More than two months before announcing that General Motors Co. intended to buy the subprime auto lender, AmeriCredit (ACF) made a slew of changes to employment agreements with its top officers: Extending non-compete clauses for some, sweetening severance for others.

The bare bones of the changes were mentioned in a single paragraph at the end of the 10-Q that AmeriCredit filed on May 7, with the details laid out in a series of exhibits to the filing.

Chief Executive Daniel E. Berce got a new employment agreement that day, replacing one dating to 2005, though the company said no material changes were made to its terms and conditions. It still brought him a minimum salary of $950,000, an unspecified bonus and club-membership reimbursement, plus $5,000 a year for legal and accounting expenses.

AmeriCredit also agreed to sell Berce an insurance policy of unspecified size that it had taken out on his life, and to pay him an annual “bonus” to cover premiums on it each year, plus enough to cover taxes owed on that payment. Separately, the company is on the hook for premiums on another $500,000 insurance policy of Berce’s choosing. Last year’s proxy shows the company reimbursed Berce for $61,784 in life-insurance premiums.

If Berce loses his job in the acquisition by GM — or if he quits in some circumstances — he can count on getting the equivalent of twice his highest salary and bonus from the last seven years, or at least $2.3 million using AmeriCredit’s September proxy filing. The agreement also includes a three-year non-competition clause.

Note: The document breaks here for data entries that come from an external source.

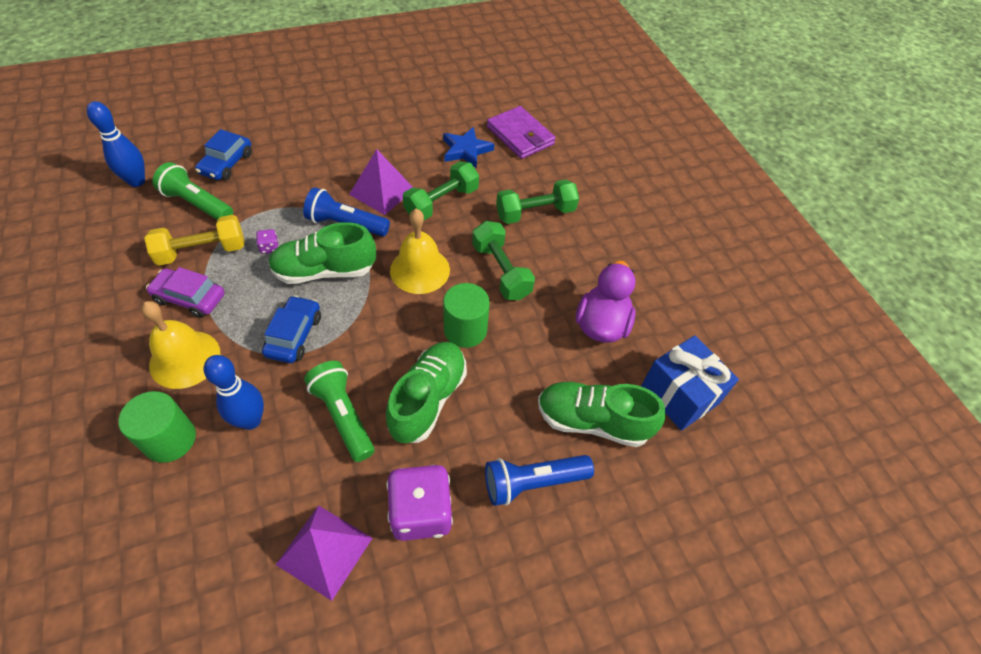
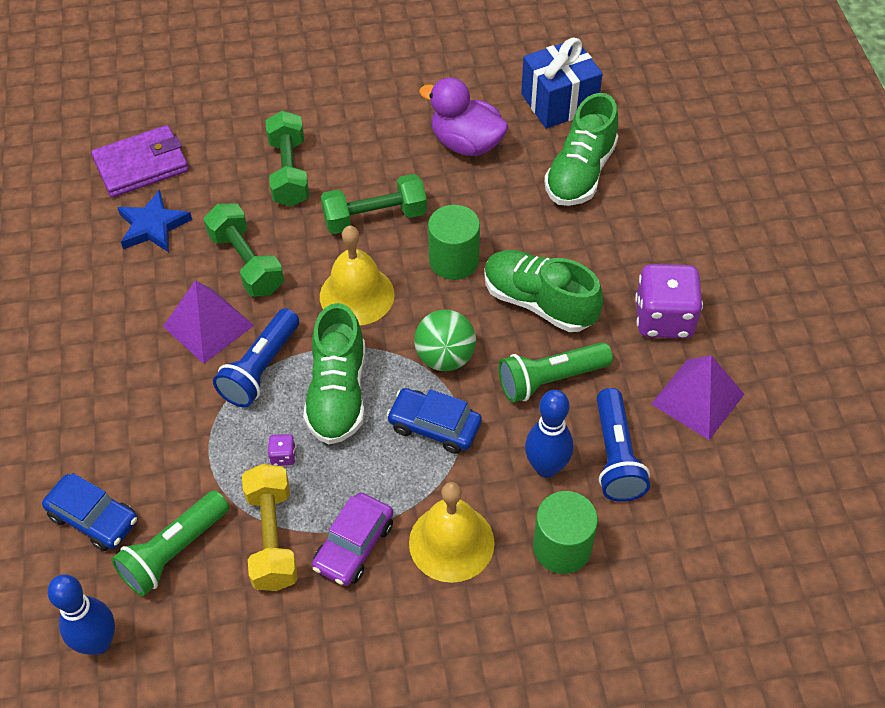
camera: 75 degrees left, 0 degrees up
blue flashlight [485,455,594,506] -> blue flashlight moved to [597,388,650,502]
none -> green ball [414,309,476,371]

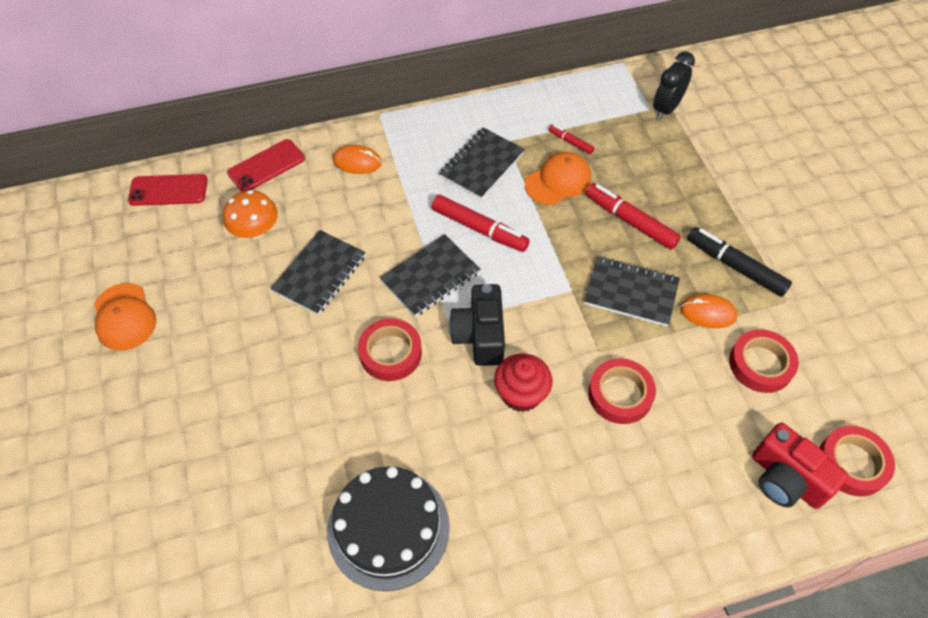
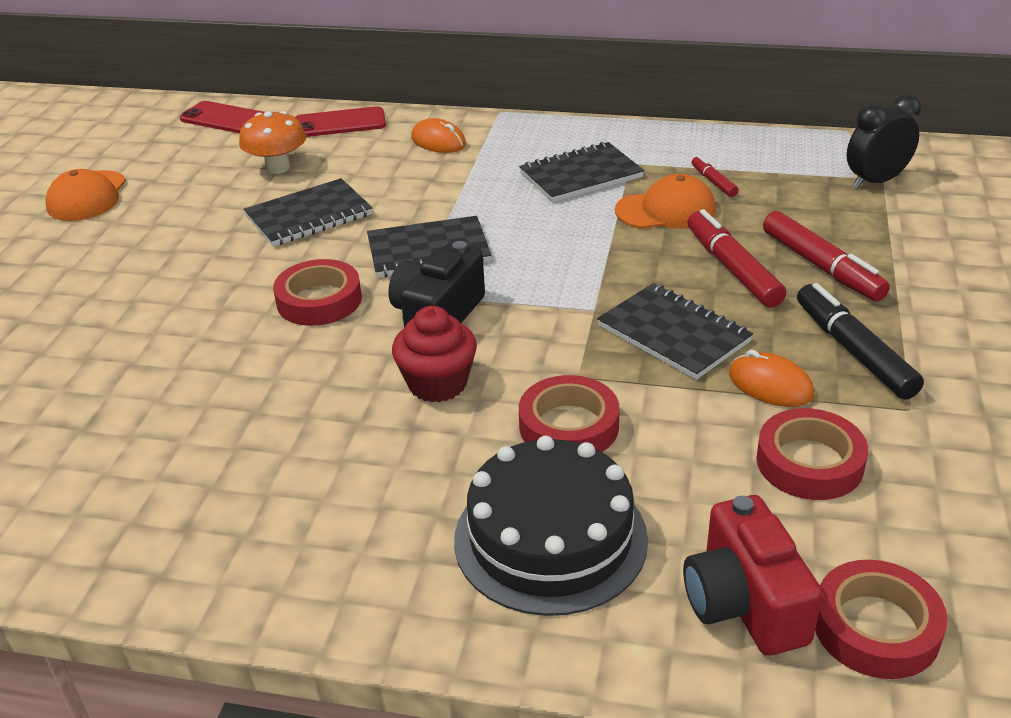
camera: 30 degrees right, 20 degrees down
black cake [327,466,450,591] -> black cake moved to [454,436,648,616]
red marker [431,195,530,252] -> red marker moved to [763,211,890,301]

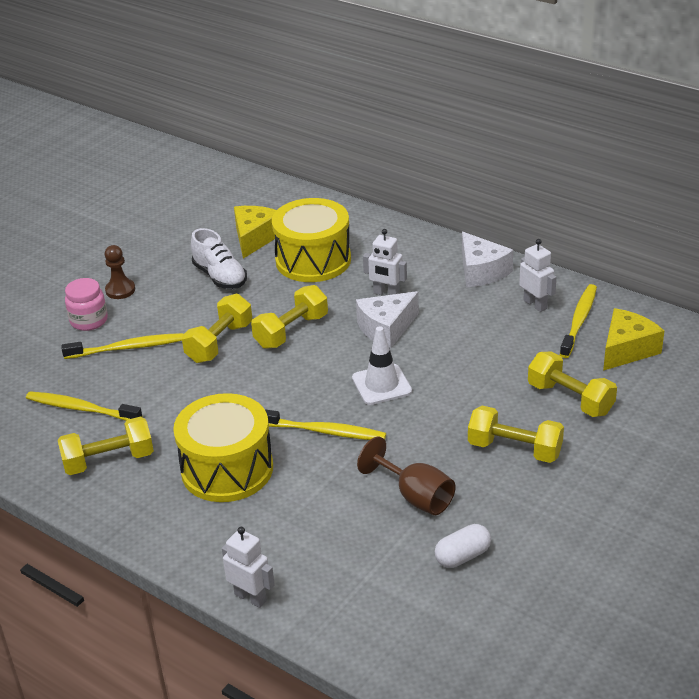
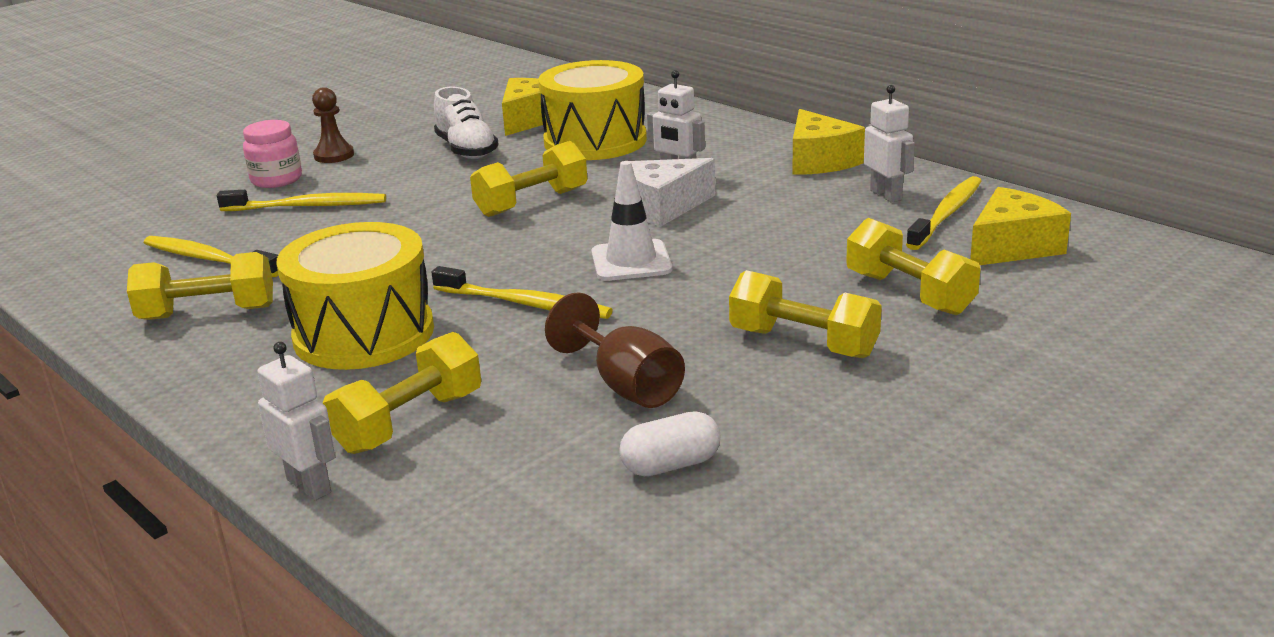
camera: 10 degrees right, 10 degrees down
yellow dumbbell [182,294,252,363] -> yellow dumbbell moved to [323,332,481,454]
white cheese [462,232,513,287] -> yellow cheese [793,109,865,175]

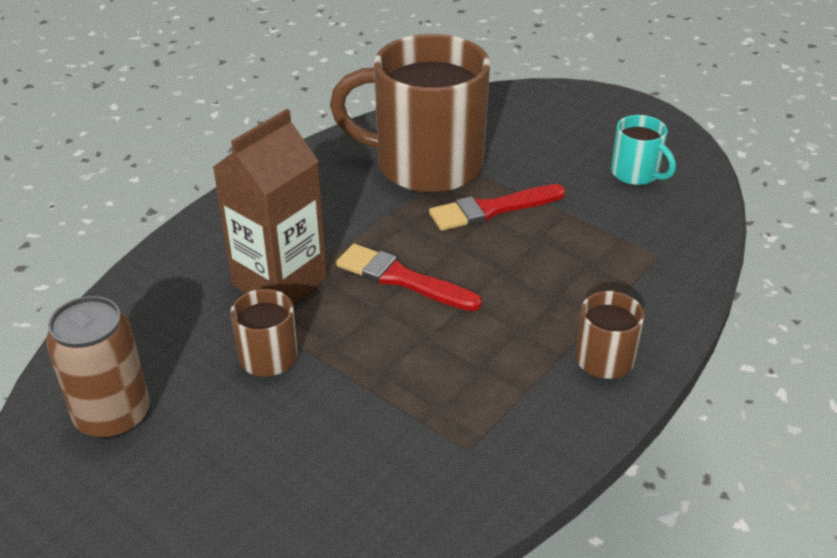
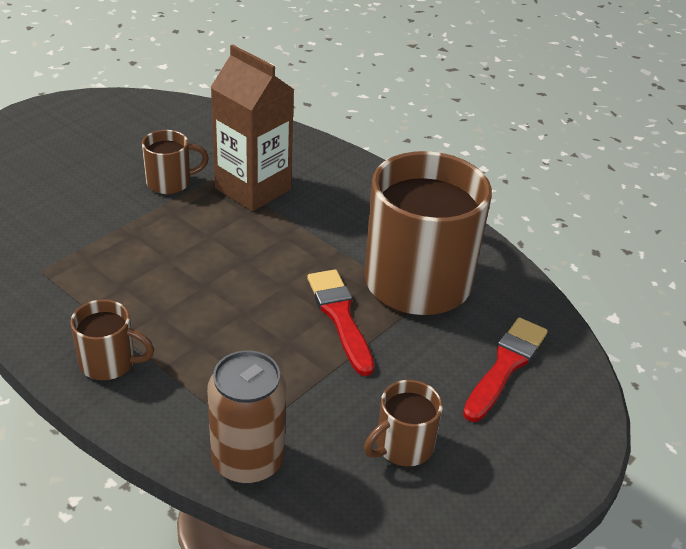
camera: 90 degrees right, 0 degrees up
brown can [46,296,150,439] -> brown can moved to [207,350,286,484]
red brush [336,244,482,311] -> red brush moved to [463,317,547,422]
turquoise mug [611,115,676,185] -> brown mug [364,380,443,466]

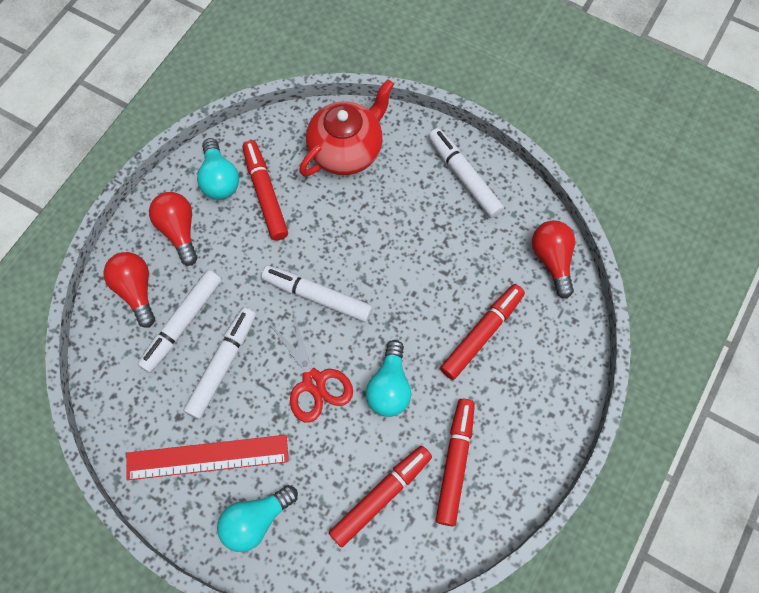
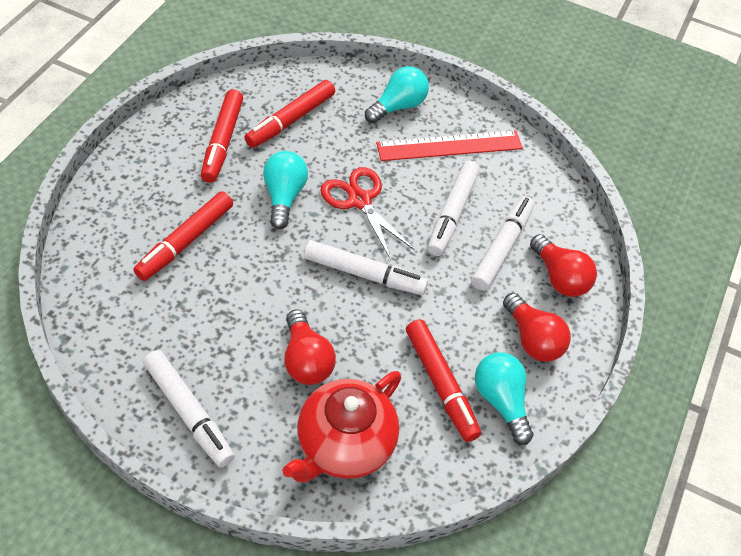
camera: 170 degrees right, 15 degrees down
red light bulb [532,220,575,299] -> red light bulb moved to [284,309,336,385]

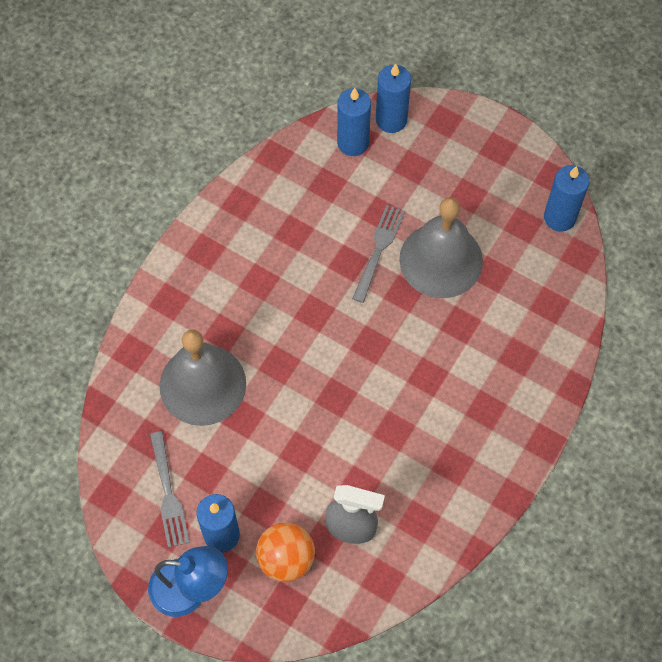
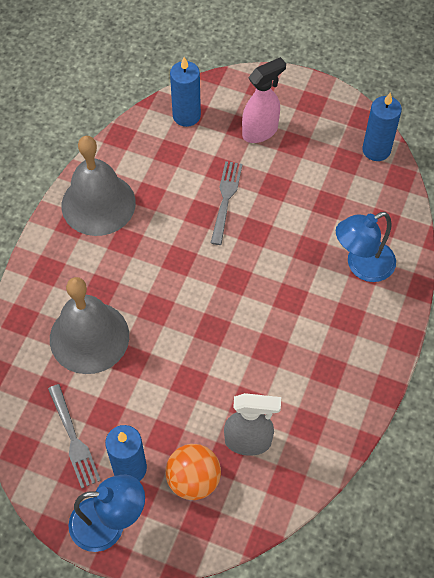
camera: 10 degrees left, 5 degrees down
blue candle [376,64,411,133] -> none
grey bell [399,197,483,298] -> grey bell moved to [61,136,136,236]
none -> pink spray bottle [242,57,286,143]
none -> blue lamp [336,212,396,282]

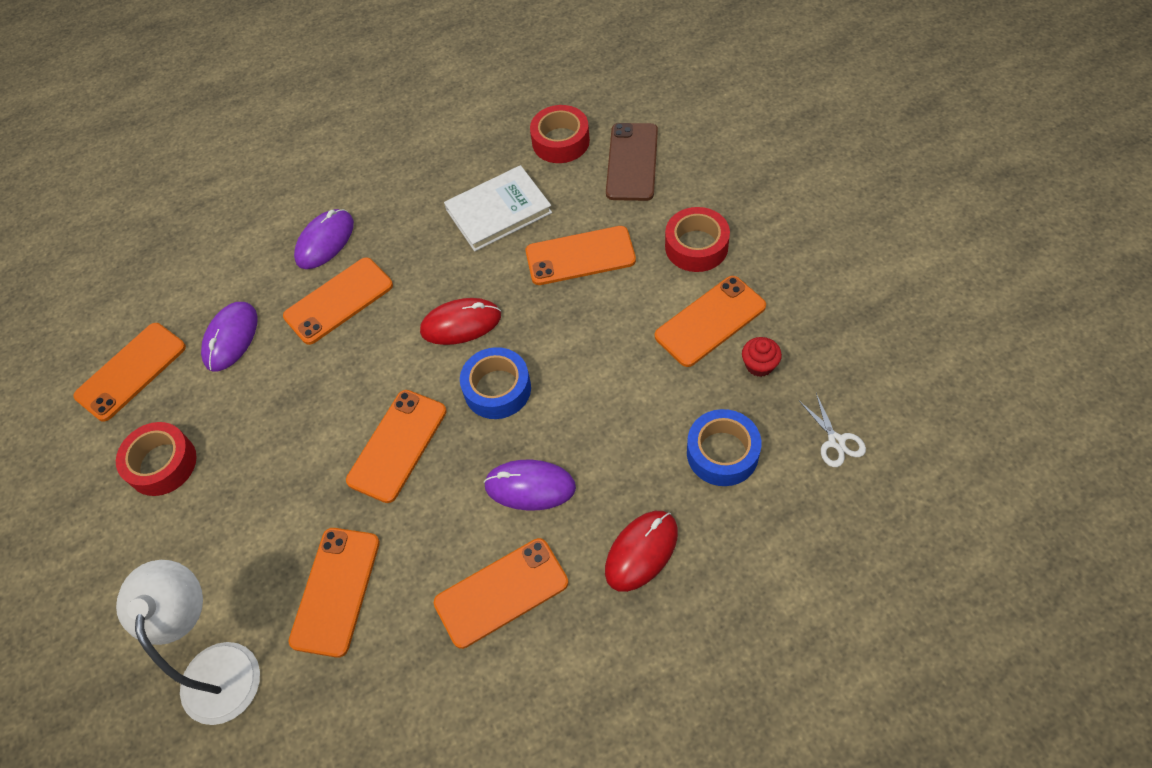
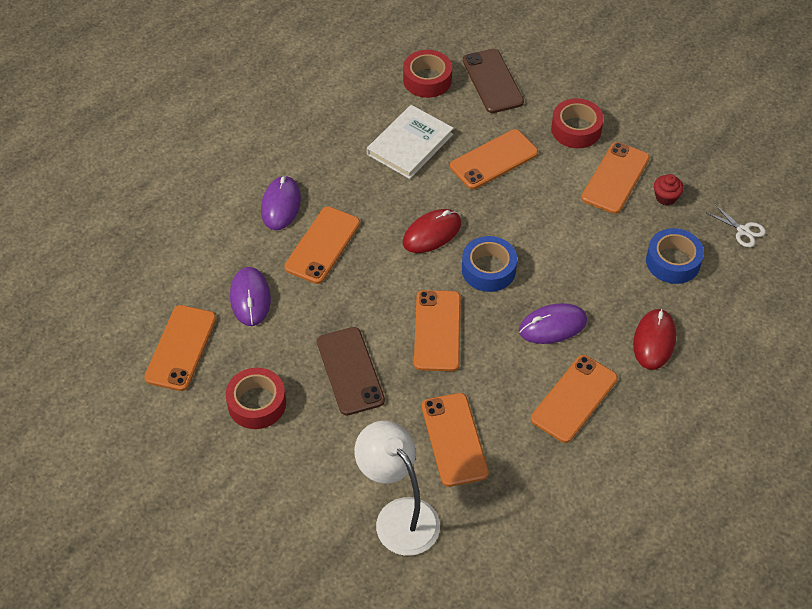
camera: 30 degrees left, 5 degrees down
none -> brown phone [317,327,385,416]

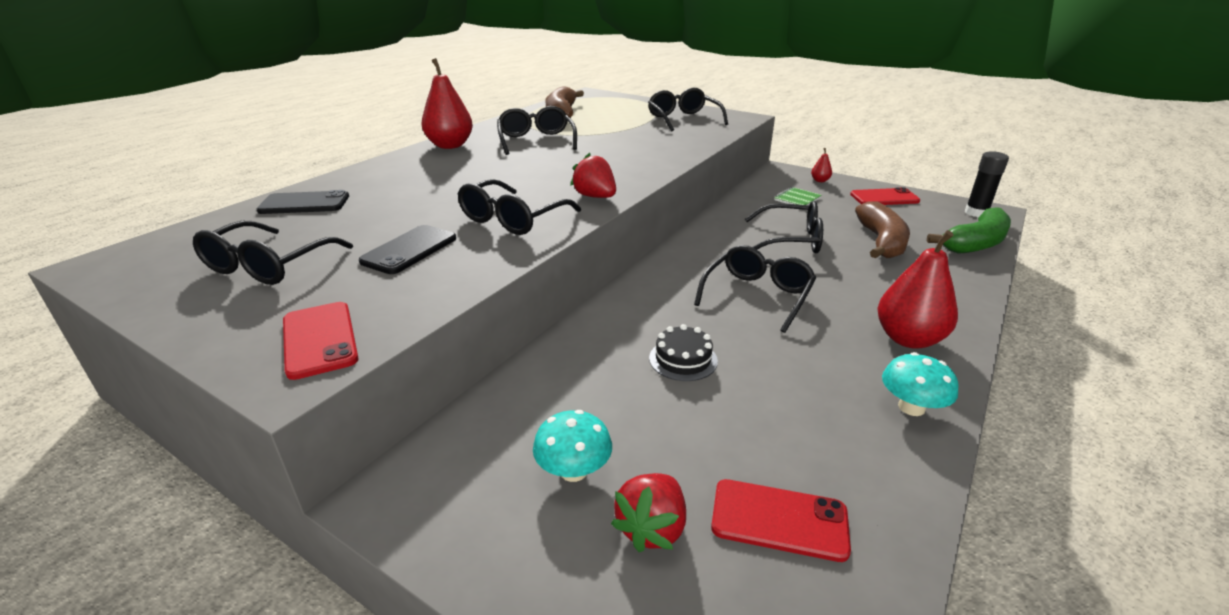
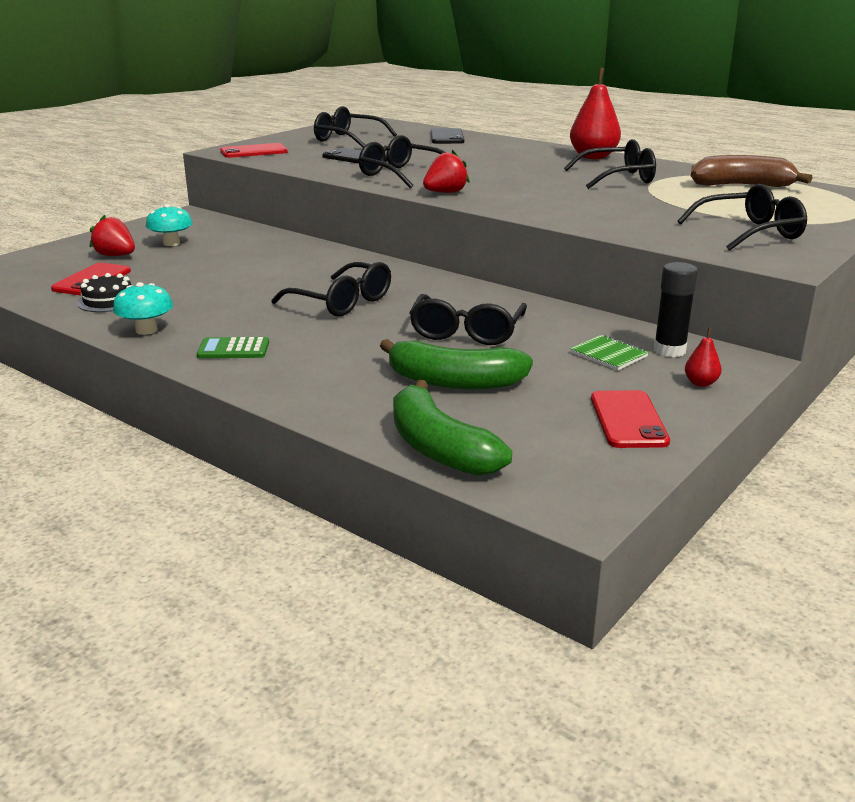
camera: 95 degrees right, 5 degrees down
black cake [649,324,718,381] -> black cake moved to [77,273,131,312]
brown banana [855,201,910,258] -> green banana [380,339,533,390]
red pear [877,230,958,349] -> green calculator [197,337,269,358]
black glue stick [965,151,1009,217] -> black glue stick moved to [654,262,698,357]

While the company says Berce’s agreement isn’t substantially different from his prior one, two other officers got severance sweeteners: Kyle Birch and Brian Mock, executive vice-presidents for dealer and consumer services, respectively, are now entitled to severance equivalent to three years’ pay if they lose their jobs after a change in control. Using fiscal 2009 pay from the most recent proxy, that would be about $1.3 million apiece.

By contrast, CFO Chris Choate and Steven Bowman, the company’s chief credit and risk officer, simply had their non-compete clauses extended to three years.

Does all of this amount to coincidence, or a clue to the deal that was then in the works? With 20-20 hindsight, it sure looks like someone was tying up loose ends.